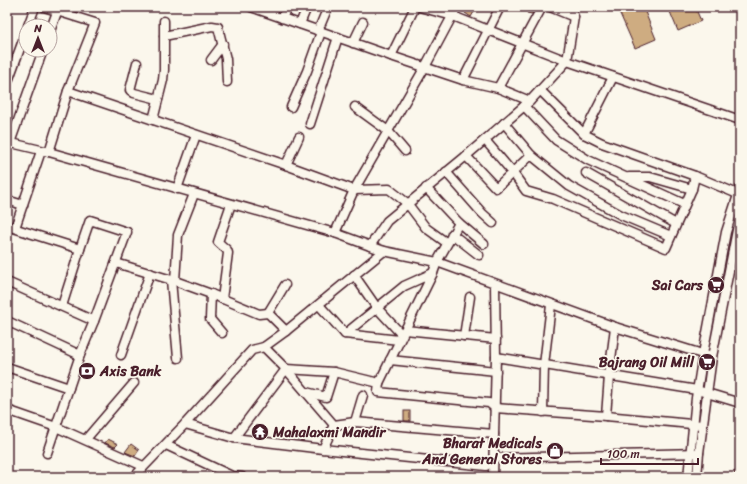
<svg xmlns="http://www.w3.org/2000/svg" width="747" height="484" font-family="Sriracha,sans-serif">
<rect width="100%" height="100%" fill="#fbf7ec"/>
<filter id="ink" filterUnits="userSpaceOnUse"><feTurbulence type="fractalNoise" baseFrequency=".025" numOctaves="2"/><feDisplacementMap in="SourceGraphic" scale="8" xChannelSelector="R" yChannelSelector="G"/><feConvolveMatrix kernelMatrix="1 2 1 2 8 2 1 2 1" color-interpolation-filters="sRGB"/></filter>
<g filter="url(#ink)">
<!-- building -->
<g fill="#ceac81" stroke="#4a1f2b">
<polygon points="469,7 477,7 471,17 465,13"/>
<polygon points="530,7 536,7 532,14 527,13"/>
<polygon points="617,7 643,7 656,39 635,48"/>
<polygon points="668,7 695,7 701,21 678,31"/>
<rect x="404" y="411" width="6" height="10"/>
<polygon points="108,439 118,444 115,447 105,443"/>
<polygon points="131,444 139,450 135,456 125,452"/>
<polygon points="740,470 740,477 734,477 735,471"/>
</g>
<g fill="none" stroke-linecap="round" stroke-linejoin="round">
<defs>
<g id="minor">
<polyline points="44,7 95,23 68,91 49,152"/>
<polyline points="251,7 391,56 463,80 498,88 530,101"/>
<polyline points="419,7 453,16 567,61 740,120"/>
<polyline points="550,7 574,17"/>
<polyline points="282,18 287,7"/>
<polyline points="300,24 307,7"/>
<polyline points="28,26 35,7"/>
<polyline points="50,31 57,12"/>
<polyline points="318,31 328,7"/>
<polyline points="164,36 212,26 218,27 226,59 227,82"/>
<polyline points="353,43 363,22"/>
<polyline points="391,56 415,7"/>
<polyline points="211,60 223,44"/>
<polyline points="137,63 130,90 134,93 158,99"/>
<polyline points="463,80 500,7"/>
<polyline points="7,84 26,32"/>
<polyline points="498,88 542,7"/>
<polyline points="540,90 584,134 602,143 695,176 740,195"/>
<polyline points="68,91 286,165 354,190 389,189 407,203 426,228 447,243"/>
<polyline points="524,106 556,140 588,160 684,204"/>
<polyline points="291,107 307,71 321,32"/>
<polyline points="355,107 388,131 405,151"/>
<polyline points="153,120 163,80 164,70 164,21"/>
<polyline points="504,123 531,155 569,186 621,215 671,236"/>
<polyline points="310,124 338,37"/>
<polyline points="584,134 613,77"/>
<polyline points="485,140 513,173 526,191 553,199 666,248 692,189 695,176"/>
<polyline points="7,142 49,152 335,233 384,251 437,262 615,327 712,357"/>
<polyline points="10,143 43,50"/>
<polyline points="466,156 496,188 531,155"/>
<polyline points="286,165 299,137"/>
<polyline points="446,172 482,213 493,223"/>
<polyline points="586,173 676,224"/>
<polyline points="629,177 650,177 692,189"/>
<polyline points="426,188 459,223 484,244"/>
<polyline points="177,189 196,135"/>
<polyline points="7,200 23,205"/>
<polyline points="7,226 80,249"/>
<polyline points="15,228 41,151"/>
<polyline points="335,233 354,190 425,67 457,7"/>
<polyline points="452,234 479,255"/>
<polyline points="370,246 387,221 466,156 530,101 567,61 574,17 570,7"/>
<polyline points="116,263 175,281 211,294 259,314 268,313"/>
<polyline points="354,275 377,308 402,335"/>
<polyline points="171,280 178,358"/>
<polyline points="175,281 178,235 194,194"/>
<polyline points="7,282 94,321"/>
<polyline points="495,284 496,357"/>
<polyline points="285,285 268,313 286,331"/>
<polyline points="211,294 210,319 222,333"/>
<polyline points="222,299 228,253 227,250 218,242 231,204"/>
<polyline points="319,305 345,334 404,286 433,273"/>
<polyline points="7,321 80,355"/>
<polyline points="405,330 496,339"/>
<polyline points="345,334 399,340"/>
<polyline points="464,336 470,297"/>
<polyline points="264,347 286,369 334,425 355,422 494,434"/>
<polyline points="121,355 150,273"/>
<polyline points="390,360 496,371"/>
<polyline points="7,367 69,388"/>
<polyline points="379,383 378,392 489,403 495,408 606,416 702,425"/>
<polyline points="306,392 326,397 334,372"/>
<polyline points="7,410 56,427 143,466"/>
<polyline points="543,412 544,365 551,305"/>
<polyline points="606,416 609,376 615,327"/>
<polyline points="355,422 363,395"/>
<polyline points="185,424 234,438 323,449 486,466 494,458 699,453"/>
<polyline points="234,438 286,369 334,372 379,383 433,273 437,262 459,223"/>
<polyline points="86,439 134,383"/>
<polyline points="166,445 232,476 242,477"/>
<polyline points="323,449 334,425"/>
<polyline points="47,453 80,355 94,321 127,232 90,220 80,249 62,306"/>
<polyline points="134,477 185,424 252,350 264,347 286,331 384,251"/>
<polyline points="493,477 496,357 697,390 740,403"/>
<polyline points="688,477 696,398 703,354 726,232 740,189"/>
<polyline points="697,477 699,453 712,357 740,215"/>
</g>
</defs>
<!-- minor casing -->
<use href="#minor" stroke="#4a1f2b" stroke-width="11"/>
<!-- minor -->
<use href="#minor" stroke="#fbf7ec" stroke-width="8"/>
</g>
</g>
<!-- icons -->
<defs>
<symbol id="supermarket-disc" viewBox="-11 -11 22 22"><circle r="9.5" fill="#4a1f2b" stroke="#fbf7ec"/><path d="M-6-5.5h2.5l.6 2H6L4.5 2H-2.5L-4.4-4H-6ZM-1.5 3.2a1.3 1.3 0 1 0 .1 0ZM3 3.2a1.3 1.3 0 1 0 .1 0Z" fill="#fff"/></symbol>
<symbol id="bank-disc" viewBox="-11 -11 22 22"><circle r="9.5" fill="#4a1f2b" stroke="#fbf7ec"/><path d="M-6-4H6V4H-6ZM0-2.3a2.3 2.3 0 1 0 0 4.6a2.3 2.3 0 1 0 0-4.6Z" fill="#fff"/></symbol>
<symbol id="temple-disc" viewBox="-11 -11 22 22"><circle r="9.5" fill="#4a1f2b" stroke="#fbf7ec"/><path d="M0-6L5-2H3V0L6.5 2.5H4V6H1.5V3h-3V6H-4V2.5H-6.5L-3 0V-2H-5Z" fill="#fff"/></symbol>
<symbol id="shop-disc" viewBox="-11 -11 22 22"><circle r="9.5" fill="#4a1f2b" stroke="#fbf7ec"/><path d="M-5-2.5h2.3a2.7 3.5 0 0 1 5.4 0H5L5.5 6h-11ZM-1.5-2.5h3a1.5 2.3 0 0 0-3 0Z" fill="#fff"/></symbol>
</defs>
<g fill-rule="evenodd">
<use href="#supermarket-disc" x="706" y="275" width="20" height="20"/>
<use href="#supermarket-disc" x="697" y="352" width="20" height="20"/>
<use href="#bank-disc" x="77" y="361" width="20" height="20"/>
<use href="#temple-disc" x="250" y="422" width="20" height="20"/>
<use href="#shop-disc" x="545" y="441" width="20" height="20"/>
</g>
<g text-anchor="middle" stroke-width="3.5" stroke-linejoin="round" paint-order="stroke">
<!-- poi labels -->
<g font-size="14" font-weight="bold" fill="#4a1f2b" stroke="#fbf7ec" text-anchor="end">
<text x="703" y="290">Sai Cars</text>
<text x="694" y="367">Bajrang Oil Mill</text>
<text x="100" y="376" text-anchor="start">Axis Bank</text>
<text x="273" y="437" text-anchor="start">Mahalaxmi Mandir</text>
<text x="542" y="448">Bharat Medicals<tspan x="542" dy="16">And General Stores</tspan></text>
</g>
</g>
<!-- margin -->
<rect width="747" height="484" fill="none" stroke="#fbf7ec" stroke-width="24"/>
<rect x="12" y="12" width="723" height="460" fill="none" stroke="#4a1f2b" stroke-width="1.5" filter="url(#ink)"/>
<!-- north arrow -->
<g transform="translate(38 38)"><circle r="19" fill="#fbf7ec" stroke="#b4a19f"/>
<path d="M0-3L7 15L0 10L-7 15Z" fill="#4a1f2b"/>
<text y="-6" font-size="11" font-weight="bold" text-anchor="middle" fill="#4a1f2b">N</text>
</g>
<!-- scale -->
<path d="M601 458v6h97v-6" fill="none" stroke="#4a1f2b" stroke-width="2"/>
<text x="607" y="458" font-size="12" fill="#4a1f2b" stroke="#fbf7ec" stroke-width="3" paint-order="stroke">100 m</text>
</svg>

— Problem requirements —
The answer is a single number: how many lines in the data above hold the string "bold".

— Your response —
2